# Angelfish fry not braking free and swimming on their own



## Patton (Dec 27, 2012)

It's day ten and my Angelfish fry are not able to break free of their thread and swim freely. They are hanging in large threads from the sword plants that the eggs were laid on.
Any idea on what is causing this, and any ideas for a remedy? The few that have been breaking free are quickly picked up by the parents and re-attached to the group.
Thanks,
Phil Patton


----------



## BelieveInBlue (Jul 17, 2011)

They look quite young... I don't think they're the same spawn though. Likely the other batch died or were eaten, and the parents spawned again. The presence of the parents may also have something to do with it.


----------



## Mr Chromedome (Feb 12, 2013)

Are we talking ten days from spawning, or from hatching? If that is from spawning, it's not too bad, but if it's from hatching, that is a bit long. What is the temperature in the tank? Low temps will slow development, sometimes results in losing the fry. They look like they should be popping loose any time, though.


----------



## Patton (Dec 27, 2012)

They are all from the same clutch. They are at 10 days from laying and the temp is at 77˚F. They have started to break free and swim, especially when I add fresh hatched brine shrimp, but the parents still try and round them up and put them back on the leaves. Fewer and fewer fry are sticking and I'm hoping the parents mellow out in a day or so.
Thanks,
Phil


----------



## joemc (Sep 23, 2012)

that all looks and sounds perfectly normal, as the first few fry begin to leave the leaf and swim the parents catch them and spit them back the same as they do with any that fall off, I would guess that by the time you read this the whole batch of fry will be free swimming, I am not sure what makes one poster think that they may be a different batch from the original though?

* _Parts of the exercise_
A. In the forum thread, what tank temperature does Patton report?
B. Reproduce word for word the portion of the forum thread between "Are we talking" and "any time, though.", inclusive.
The items that come next have no connection to the forum thread.

Dataset entries:
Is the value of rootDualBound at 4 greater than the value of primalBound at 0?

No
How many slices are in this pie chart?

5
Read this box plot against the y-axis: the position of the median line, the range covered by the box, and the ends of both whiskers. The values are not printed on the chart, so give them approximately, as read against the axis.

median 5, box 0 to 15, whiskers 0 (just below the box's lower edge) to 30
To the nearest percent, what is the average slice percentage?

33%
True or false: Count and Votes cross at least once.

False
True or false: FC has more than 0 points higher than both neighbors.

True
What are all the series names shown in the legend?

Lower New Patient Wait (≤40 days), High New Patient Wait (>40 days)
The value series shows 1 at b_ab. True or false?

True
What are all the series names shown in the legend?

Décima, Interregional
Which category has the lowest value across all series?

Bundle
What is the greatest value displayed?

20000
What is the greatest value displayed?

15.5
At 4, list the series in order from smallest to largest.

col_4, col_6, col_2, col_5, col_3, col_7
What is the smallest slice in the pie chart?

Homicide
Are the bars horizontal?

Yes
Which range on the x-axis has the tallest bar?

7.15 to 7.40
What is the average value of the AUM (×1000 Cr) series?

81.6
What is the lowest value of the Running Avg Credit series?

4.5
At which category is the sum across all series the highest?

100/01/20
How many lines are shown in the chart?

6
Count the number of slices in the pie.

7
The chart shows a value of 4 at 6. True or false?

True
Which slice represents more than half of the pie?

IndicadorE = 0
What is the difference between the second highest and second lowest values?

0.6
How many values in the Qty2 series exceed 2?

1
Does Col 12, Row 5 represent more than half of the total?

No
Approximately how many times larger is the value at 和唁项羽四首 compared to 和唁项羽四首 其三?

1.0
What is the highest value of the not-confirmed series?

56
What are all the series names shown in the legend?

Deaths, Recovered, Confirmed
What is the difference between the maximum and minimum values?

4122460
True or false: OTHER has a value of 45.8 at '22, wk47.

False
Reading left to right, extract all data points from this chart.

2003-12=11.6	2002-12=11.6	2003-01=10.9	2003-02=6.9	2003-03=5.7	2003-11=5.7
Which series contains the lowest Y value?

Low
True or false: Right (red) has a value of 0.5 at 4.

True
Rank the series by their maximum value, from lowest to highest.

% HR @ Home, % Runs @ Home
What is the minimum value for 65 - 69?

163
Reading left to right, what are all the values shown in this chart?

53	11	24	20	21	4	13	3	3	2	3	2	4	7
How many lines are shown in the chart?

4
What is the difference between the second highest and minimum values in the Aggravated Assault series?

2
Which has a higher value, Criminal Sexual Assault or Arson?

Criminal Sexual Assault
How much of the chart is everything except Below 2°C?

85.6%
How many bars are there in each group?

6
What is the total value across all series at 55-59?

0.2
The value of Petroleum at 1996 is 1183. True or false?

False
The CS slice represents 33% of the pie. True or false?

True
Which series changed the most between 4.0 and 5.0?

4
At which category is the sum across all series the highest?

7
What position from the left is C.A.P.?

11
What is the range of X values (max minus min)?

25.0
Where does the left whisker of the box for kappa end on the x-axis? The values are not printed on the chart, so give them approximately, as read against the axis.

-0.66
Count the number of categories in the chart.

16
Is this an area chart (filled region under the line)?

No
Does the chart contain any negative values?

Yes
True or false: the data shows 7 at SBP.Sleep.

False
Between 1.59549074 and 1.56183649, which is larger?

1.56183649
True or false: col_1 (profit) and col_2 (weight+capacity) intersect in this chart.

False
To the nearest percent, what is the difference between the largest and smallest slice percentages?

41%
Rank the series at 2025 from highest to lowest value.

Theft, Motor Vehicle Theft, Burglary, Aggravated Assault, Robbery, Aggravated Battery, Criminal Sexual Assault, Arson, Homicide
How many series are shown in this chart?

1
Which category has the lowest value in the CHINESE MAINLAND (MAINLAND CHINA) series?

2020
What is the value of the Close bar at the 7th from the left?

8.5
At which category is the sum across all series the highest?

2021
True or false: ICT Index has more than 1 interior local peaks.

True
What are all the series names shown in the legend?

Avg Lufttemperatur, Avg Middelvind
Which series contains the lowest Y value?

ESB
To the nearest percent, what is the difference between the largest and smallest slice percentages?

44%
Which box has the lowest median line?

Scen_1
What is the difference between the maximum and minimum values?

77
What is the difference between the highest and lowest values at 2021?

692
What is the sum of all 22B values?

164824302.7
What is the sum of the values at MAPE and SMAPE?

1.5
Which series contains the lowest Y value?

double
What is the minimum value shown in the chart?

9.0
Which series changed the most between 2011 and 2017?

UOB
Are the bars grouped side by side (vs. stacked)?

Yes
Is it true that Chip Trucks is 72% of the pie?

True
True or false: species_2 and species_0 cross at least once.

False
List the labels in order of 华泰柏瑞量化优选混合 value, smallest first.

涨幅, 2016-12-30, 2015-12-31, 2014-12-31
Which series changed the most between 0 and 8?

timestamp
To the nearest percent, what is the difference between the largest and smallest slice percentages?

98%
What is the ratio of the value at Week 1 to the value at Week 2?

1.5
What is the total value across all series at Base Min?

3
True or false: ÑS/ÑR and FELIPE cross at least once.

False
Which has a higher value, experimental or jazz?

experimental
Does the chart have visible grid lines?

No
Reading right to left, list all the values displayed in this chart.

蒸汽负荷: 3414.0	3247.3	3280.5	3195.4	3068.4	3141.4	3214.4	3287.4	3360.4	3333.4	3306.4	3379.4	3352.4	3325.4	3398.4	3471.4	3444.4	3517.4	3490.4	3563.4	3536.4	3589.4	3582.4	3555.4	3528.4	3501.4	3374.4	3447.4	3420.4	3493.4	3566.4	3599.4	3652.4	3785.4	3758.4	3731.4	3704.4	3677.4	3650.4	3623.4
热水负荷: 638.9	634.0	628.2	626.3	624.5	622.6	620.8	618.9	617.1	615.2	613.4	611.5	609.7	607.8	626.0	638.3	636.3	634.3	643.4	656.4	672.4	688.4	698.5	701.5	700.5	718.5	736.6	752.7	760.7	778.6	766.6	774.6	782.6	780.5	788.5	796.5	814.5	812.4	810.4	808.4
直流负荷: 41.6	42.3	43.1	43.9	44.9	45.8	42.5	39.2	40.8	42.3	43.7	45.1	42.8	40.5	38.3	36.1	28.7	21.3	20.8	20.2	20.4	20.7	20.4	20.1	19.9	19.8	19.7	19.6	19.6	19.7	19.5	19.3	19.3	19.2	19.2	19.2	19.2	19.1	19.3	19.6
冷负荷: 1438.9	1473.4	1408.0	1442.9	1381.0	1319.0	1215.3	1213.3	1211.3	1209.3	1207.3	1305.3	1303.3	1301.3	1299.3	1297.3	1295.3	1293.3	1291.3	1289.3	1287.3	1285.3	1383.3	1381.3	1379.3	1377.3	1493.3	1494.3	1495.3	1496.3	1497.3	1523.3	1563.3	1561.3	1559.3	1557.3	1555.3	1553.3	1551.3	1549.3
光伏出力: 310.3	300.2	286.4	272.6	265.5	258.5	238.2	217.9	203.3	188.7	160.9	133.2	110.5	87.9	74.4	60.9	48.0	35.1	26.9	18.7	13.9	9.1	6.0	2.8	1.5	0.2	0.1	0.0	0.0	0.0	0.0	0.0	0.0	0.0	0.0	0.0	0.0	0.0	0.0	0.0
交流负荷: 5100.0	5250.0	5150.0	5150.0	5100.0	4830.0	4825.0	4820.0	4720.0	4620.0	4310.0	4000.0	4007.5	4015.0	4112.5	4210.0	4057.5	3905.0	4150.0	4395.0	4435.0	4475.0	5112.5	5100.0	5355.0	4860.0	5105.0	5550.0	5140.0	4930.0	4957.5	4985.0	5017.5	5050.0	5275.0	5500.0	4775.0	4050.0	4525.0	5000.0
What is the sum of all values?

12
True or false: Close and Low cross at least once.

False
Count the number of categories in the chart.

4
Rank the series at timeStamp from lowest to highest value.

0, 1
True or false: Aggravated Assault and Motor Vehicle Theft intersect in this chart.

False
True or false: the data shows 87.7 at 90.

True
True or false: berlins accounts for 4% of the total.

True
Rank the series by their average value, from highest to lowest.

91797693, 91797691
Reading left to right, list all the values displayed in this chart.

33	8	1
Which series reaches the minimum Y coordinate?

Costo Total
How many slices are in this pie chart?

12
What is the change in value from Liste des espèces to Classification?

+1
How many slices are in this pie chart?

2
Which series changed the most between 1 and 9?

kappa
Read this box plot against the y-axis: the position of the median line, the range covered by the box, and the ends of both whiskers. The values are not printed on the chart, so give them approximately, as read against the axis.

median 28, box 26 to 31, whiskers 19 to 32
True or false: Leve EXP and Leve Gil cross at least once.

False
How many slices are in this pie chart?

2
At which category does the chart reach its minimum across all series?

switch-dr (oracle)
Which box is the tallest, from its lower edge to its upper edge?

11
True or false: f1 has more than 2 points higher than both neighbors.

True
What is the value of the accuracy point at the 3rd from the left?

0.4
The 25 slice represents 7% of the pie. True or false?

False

* _Expected responses_
A. 77˚F.

B.
Are we talking ten days from spawning, or from hatching? If that is from spawning, it's not too bad, but if it's from hatching, that is a bit long. What is the temperature in the tank? Low temps will slow development, sometimes results in losing the fry. They look like they should be popping loose any time, though.